Once your computer has connected with the DE0 Nano board, you should see a new window appear. In this window, you’ll be able to select which board type you’re using (we only need the primary drivers for DE0 Nano, so make sure it’s selected). Click on “Board Support” and then click on “Add Board.” Now in the bottom left-hand corner of this pop-up, make sure that “DE0-Nano” is selected before clicking on “Add.”

Now click on the button in the bottom right-hand corner, which should tell Vivado to look for any connected boards.

  1. Compiling Verilog Code

Before we can actually program our board, we need to compile the Verilog code that we wrote. To do this, click on “Generate Bitstream” from the top menu and select your project directory . You should see it on your screen.

Now go back to Vivado’s top menu and select “Program” (you might need to connect another USB cable if it tells you to do so). After this is done, Vivado will automatically open up the program file for your board.
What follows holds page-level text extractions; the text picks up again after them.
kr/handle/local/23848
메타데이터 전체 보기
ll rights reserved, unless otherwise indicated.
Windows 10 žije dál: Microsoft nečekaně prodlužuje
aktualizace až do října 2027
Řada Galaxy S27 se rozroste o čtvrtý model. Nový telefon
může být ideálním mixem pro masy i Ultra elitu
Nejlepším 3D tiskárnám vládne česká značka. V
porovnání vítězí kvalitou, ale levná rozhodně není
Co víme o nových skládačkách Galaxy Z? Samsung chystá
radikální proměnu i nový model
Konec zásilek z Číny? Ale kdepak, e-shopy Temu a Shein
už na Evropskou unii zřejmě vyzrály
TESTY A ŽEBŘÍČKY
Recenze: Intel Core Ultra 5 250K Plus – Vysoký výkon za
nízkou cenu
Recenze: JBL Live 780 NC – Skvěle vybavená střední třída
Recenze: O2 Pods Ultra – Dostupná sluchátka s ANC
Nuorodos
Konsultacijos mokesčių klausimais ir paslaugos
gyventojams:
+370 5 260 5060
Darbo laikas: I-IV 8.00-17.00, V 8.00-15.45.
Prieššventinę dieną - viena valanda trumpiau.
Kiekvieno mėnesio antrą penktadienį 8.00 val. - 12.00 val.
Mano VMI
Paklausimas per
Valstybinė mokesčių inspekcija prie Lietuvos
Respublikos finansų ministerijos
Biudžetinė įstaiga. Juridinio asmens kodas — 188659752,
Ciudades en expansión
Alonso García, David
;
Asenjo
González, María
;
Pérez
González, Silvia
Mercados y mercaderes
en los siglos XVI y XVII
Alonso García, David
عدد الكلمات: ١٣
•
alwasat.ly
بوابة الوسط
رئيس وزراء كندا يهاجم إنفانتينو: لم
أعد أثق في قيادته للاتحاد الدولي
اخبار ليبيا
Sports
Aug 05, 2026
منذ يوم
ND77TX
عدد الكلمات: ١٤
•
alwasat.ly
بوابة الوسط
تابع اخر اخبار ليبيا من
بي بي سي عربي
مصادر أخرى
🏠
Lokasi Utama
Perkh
If everything was successful, then you should be able to see your code running on DE0 Nano. Congratulations on doing embedded development with FPGA boards. If you have any questions, please let me know in the comments. Thanks for reading.

Img source: catalyte.io

Conclusion

After you push “Generate Bitstream,” go to Vivado’s top menu and select “Program.” After this is done, Vivado will automatically open up the program file for your board. If everything was successful, then you should be able to see your code running on DE0 Nano. Congratulations on doing embedded development with FPGA boards from Directics.com.